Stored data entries
——————

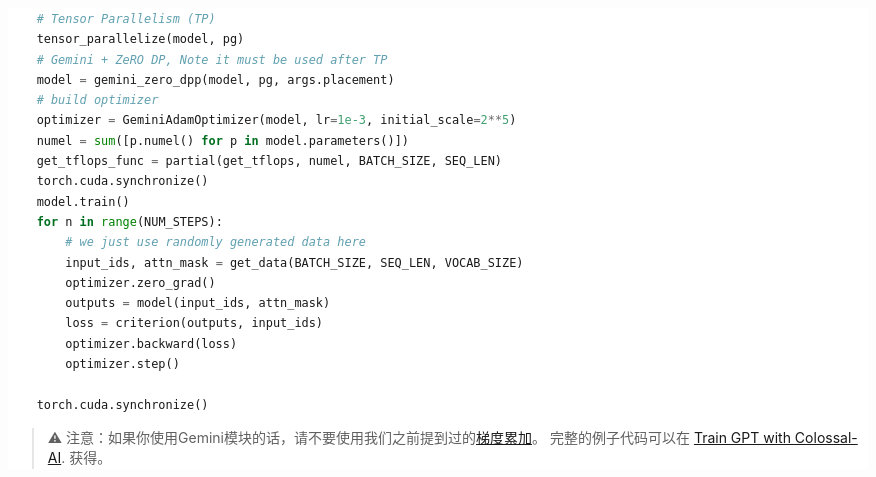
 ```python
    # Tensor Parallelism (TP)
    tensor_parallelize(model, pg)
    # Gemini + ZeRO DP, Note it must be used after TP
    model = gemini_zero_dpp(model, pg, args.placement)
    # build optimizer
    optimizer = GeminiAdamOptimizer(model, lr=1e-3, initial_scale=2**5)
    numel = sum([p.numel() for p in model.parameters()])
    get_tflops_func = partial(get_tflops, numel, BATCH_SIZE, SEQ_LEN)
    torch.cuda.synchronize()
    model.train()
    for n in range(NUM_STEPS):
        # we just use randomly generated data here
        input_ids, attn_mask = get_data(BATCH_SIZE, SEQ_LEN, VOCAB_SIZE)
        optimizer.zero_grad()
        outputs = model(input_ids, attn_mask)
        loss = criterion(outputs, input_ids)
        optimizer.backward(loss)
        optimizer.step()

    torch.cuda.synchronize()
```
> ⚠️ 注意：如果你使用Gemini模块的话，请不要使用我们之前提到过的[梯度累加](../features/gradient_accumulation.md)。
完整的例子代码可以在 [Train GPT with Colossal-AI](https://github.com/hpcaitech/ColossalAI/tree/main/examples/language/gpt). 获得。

——————

> [Problem details]
Work out how many lines of the preceding data contain the word "model". Reply with that number only.

> [Response area]
6